W. began to mention Osama and Al Qaeda more recently, but only to assert: “The same folks that are bombing innocent people in Iraq were the ones who attacked us in America on September the 11th.” His conflation is contradicted by the fact that Al Qaeda in Mesopotamia, as the Sunni terrorist group in Iraq is known, did not exist before 9/11.
Fran Townsend, the president’s homeland security adviser, did her best to put a gloss on the dross but failed. She had to admit that the hands-off approach used by Mr. Musharraf with the tribal leaders in North Waziristan, which always looked like a nutty way to give Al Qaeda room to regroup, was a nutty way to give Al Qaeda room to regroup.
“It hasn’t worked for Pakistan,” she conceded. “It hasn’t worked for the United States.”
Just as we outsourced capturing Osama at Tora Bora to Afghans who had no motive to do it, we outsourced capturing Osama in Pakistan to Mr. Musharraf, who had no motive to do it.
Pressed by reporters on why we haven’t captured Osama, especially if he’s climbing around with a dialysis machine, Ms. Townsend sniffed that she wished “it were that easy.” It’s not easy to launch a trumped-up war to reshape the Middle East into a utopian string of democracies, but that didn’t stop W. from making that audacious gambit.
The Bushies, who once mocked Bill Clinton for doing only “pinprick” bombings on Al Qaeda, now say they can do nothing about Osama because they can’t “pinpoint” him, as Ms. Townsend put it. She assured reporters that they were “harassing” Al Qaeda, making it sound more like a tugging-on-pigtails strategy than a take-no-prisoners strategy.

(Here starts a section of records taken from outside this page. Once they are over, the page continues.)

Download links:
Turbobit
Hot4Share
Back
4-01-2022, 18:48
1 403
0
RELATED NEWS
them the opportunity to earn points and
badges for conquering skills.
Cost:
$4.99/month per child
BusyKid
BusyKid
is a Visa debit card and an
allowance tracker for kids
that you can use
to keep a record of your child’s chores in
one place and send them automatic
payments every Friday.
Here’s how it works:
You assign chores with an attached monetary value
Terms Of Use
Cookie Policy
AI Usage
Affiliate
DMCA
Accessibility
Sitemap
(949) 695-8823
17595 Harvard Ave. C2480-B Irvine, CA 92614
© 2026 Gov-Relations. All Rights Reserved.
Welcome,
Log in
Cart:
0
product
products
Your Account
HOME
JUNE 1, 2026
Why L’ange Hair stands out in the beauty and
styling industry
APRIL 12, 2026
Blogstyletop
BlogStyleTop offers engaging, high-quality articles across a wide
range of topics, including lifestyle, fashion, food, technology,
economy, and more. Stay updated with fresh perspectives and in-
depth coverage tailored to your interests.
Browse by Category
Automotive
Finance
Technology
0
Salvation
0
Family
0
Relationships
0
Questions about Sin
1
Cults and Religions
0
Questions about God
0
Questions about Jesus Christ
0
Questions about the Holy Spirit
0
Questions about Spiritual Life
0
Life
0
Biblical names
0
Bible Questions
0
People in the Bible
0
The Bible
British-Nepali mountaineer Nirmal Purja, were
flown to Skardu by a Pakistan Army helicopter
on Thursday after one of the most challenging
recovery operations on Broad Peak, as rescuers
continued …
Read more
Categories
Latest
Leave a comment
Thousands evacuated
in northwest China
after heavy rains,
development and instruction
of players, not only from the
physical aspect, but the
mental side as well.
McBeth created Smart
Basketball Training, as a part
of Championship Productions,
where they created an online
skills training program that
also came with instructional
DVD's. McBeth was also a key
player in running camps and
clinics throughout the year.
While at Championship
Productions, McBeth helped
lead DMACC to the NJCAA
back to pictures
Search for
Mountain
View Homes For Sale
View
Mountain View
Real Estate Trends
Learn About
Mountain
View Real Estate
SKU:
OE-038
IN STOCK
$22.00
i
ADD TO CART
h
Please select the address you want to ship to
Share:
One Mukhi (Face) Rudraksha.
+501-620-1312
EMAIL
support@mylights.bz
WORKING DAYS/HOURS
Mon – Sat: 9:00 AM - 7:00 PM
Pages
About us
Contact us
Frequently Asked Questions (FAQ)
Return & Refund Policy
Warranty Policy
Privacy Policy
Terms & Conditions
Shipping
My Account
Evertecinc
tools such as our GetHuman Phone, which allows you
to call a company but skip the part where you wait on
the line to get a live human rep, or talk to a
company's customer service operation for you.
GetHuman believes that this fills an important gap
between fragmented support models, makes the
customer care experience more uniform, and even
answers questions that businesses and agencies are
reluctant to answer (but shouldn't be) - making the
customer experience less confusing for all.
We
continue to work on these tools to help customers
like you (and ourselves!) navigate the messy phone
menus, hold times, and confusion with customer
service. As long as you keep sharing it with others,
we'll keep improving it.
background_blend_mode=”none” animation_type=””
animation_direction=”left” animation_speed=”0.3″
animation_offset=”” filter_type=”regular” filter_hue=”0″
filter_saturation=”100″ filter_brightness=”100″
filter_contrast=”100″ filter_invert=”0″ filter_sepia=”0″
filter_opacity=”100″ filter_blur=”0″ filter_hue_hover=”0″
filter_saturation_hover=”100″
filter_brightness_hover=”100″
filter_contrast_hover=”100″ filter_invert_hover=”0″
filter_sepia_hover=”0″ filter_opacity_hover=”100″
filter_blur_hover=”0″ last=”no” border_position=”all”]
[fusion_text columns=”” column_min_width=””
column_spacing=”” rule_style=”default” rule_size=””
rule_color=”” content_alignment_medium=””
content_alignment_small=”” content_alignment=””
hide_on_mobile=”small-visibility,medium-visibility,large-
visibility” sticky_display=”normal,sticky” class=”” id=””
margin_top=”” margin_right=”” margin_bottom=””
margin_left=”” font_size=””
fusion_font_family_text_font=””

We’ve had it up the wazir with Waziristan. Surely there are Army Rangers and Navy Seals who can make the trek, even if it’s a no-man’s land. If it were a movie, we’d trace the saline in Osama’s dialysis machine, target it with a laser and blow up the mountain.
W. swaggers about with his cowboy boots and gunslinger stance. But when talking about Waziristan last February, he explained that it was hard to round up the Taliban and Al Qaeda leaders there because: “This is wild country; this is wilder than the Wild West.”
Yes, they shoot with real bullets up there, and they fly into buildings with real planes.
If W. were a real cowboy, instead of somebody who just plays one on TV, he would have cleaned up Dodge by now.